The amount of time I’ve spent saying fictional words out loud to see if they sound cool should honestly concern somebody.
Then came worldbuilding.
I made the mistake of thinking that meant making a map.
No.
Worldbuilding apparently means asking questions nobody warned me about.
How do people eat during winter?
What do they trade?
How long does it take to travel somewhere on horseback?
Would people build near rivers or avoid them?
What birds live there?
What grows naturally?
Would this road even exist?
At some point I stopped creating a fantasy world and accidentally enrolled myself in several completely unrelated history and ecology classes.

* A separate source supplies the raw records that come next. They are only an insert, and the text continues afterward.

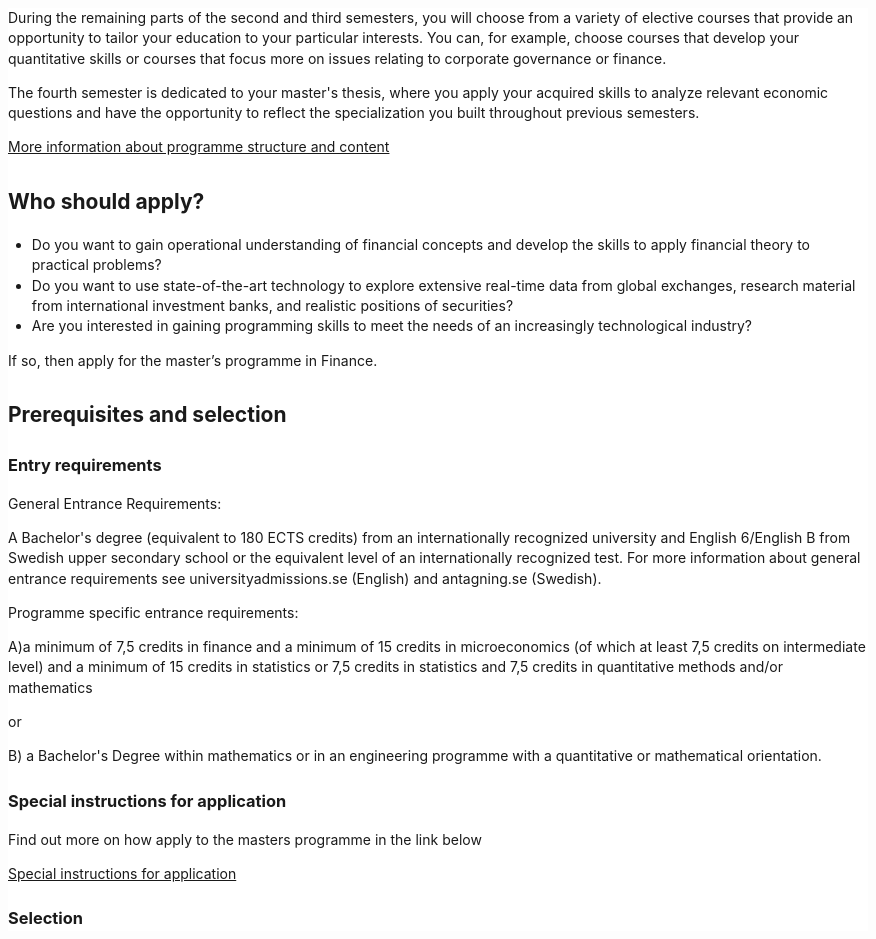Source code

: During the remaining parts of the second and third semesters, you will choose from a variety of elective courses that provide an opportunity to tailor your education to your particular interests. You can, for example, choose courses that develop your quantitative skills or courses that focus more on issues relating to corporate governance or finance.

The fourth semester is dedicated to your master's thesis, where you apply your acquired skills to analyze relevant economic questions and have the opportunity to reflect the specialization you built throughout previous semesters.

[More information about programme structure and content](https://gu.se/en/study-gothenburg/programme-set-finance)

## Who should apply?

- Do you want to gain operational understanding of financial concepts and develop the skills to apply financial theory to practical problems?
- Do you want to use state-of-the-art technology to explore extensive real-time data from global exchanges, research material from international investment banks, and realistic positions of securities?
- Are you interested in gaining programming skills to meet the needs of an increasingly technological industry?

If so, then apply for the master’s programme in Finance.

## Prerequisites and selection

### Entry requirements

General Entrance Requirements:

A Bachelor's degree (equivalent to 180 ECTS credits) from an internationally recognized university and English 6/English B from Swedish upper secondary school or the equivalent level of an internationally recognized test. For more information about general entrance requirements see universityadmissions.se (English) and antagning.se (Swedish).

Programme specific entrance requirements:

A)a minimum of 7,5 credits in finance and a minimum of 15 credits in microeconomics (of which at least 7,5 credits on intermediate level) and a minimum of 15 credits in statistics or 7,5 credits in statistics and 7,5 credits in quantitative methods and/or mathematics

or

B) a Bachelor's Degree within mathematics or in an engineering programme with a quantitative or mathematical orientation.

### Special instructions for application

Find out more on how apply to the masters programme in the link below

[Special instructions for application](https://www.gu.se/en/study-gothenburg/application-instructions-for-master-programmes-at-the-school-of-business-economics-and-law)

### Selection

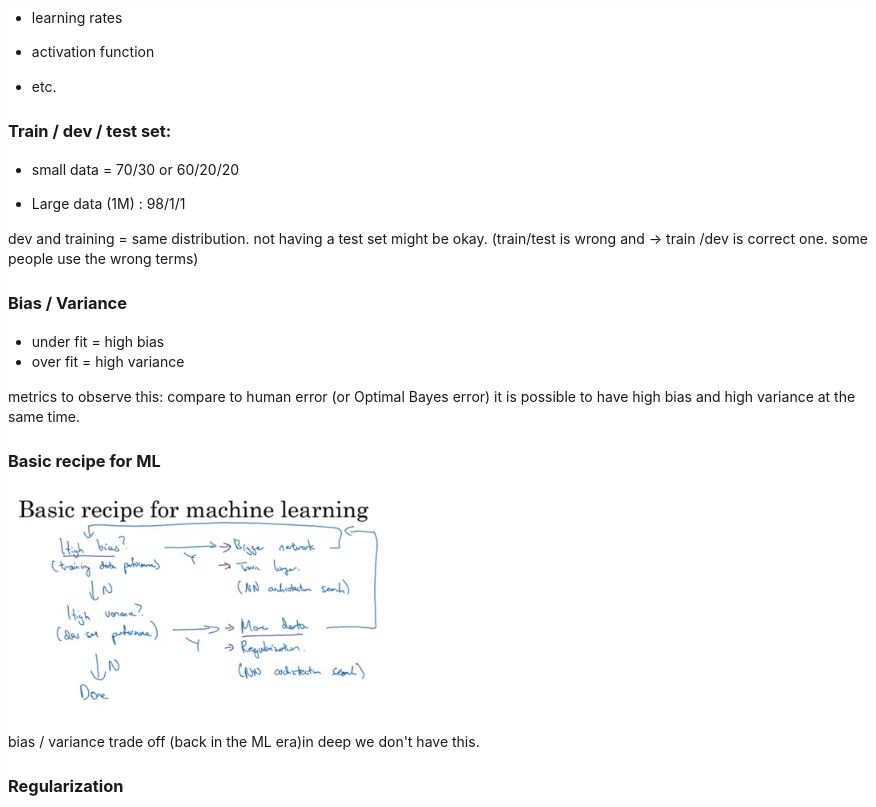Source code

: - learning rates 

- activation function
- etc. 

### **Train / dev / test set:**

- small data = 70/30 or 60/20/20

- Large data (1M) : 98/1/1

dev and training = same distribution. 
not having a test set might be okay. (train/test is wrong and -> train /dev is correct one. some people use the wrong terms)

### **Bias / Variance**

- under fit = high bias
- over fit = high variance

metrics to observe this: compare to human error (or Optimal Bayes error) 
it is possible to have high bias and high variance at the same time. 

### **Basic recipe for ML**

<img src="Deep Learning Specialization Courses 1,2md.assets/image-20200801190159907.png" alt="image-20200801190159907" style="zoom:40%;" />

bias / variance trade off (back in the ML era)in deep we don't have this.

###  Regularization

The funny thing is, I haven’t even written very much yet.
I’ve written one scene.
One.
That’s it.
Everything else has been me wandering through research, making notes, deleting notes, renaming places, questioning my own sanity, and somehow ending up with seventeen new questions every time I answer one.

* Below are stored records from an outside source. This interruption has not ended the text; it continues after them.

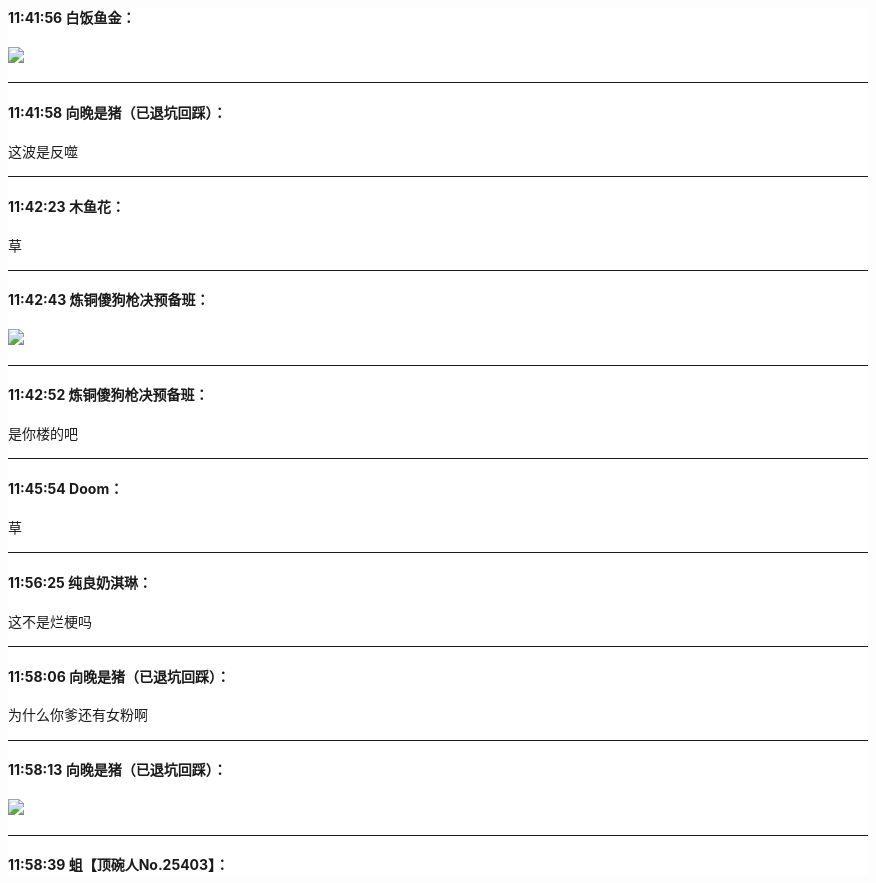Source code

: #### 11:41:56  白饭鱼金：

![](http://gchat.qpic.cn/gchatpic_new/648393703/614391357-2447558612-4AACD1637AE7AEBDCBC7C3918002D21B/0?term=2")

*****

#### 11:41:58  向晚是猪（已退坑回踩）：

这波是反噬

*****

#### 11:42:23  木鱼花：

草

*****

#### 11:42:43  炼铜傻狗枪决预备班：

![](http://gchat.qpic.cn/gchatpic_new/963274297/614391357-2816502976-AC89FA9444A426ACFFF9A05FEDA8E2EF/0?term=2")

*****

#### 11:42:52  炼铜傻狗枪决预备班：

是你楼的吧

*****

#### 11:45:54  Doom：

草

*****

#### 11:56:25  纯良奶淇琳：

这不是烂梗吗

*****

#### 11:58:06  向晚是猪（已退坑回踩）：

为什么你爹还有女粉啊

*****

#### 11:58:13  向晚是猪（已退坑回踩）：

![](http://gchat.qpic.cn/gchatpic_new/1759772708/614391357-2863254983-C1BC2E74C4A18E77F6C19AB17CEBB8F8/0?term=2")

*****

#### 11:58:39  蛆【顶碗人No.25403】：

Yet I’m completely hooked.
The strangest part is that I already want to read the book.
Which is incredibly inconvenient because it doesn’t exist yet.
I keep thinking,
“I wonder what happens next…”
Then I remember…
I’m the one who’s supposed to figure that out.
No pressure.
So if you’ve ever wondered what writing a fantasy novel looks like from the inside, it’s less “brilliant author gracefully crafting literature” and more “grown adult spending an hour researching deer while forgetting to eat lunch.”
It’s opening twenty browser tabs because one tiny detail led to another question.
It’s laughing because you’ve somehow become emotionally invested in a map.
It’s realizing you’ve spent half the afternoon arguing with fictional people who refuse to cooperate.
And honestly?
I wouldn’t trade it.
Because somewhere between the research rabbit holes, the rewritten notes, the maps, the late-night ideas, and the endless cups of tea…
a world slowly starts appearing.
Not all at once.
One question at a time.
One scene at a time.
One wonderfully ridiculous rabbit hole at a time.
If this is what writing a fantasy novel is like…
I completely understand why writers keep doing it.
© 2026 The Ink Chapel. All Rights Reserved.
Footnote: Current browser tabs include deer, moss, rivers, forests, weather patterns, and approximately seventeen questions that started with, “Wait… would that actually happen?” Writing is weird.